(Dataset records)
........

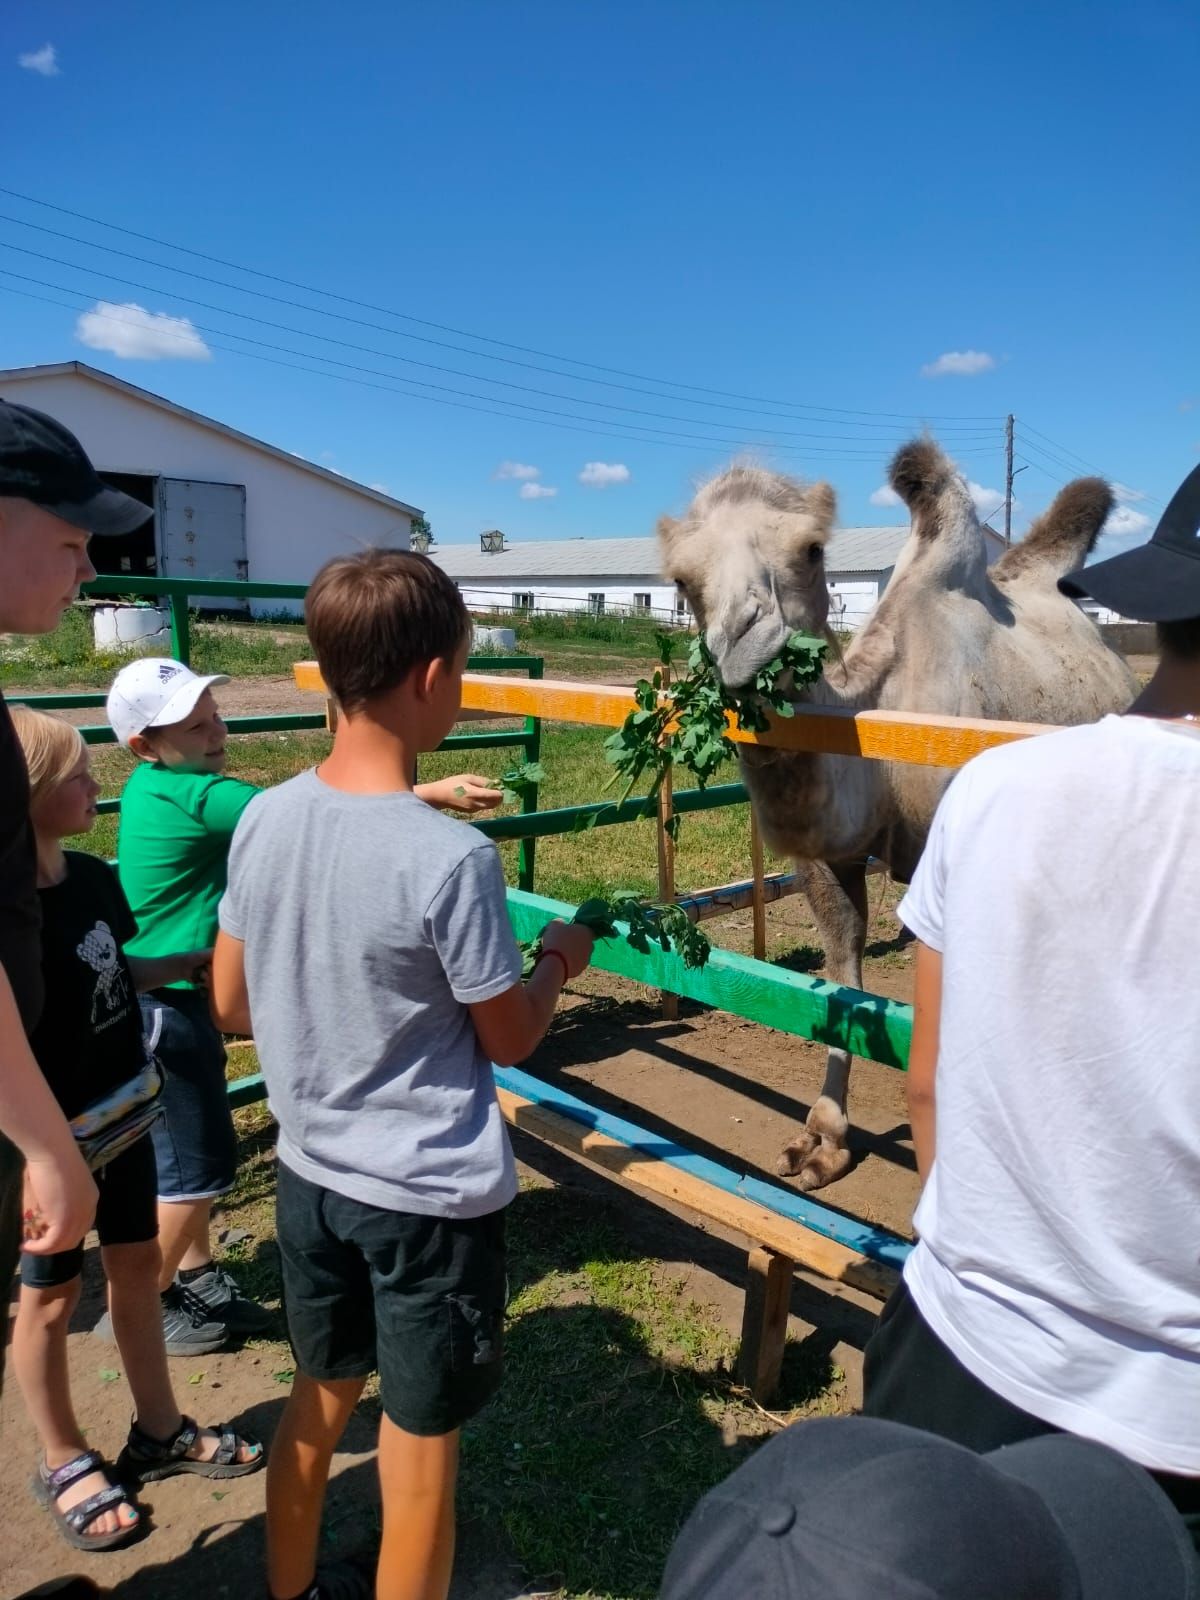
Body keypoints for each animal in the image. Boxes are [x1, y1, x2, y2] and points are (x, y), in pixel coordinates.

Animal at [659, 438, 1139, 1190]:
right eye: (681, 577)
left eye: (813, 549)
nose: (744, 640)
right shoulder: (831, 857)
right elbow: (842, 974)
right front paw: (821, 1141)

........

What this task involves: Write out the data exactly, but not its pictures.

Result:
Body keypoints for each animal in the image. Boxes are [x1, y1, x2, y2] and points are (x, y), in pixel coordinates.

Animal at [659, 438, 1139, 1190]:
right eye: (681, 577)
left eye: (813, 549)
nose: (744, 640)
right shoulder: (831, 857)
right elbow: (842, 974)
right front paw: (821, 1141)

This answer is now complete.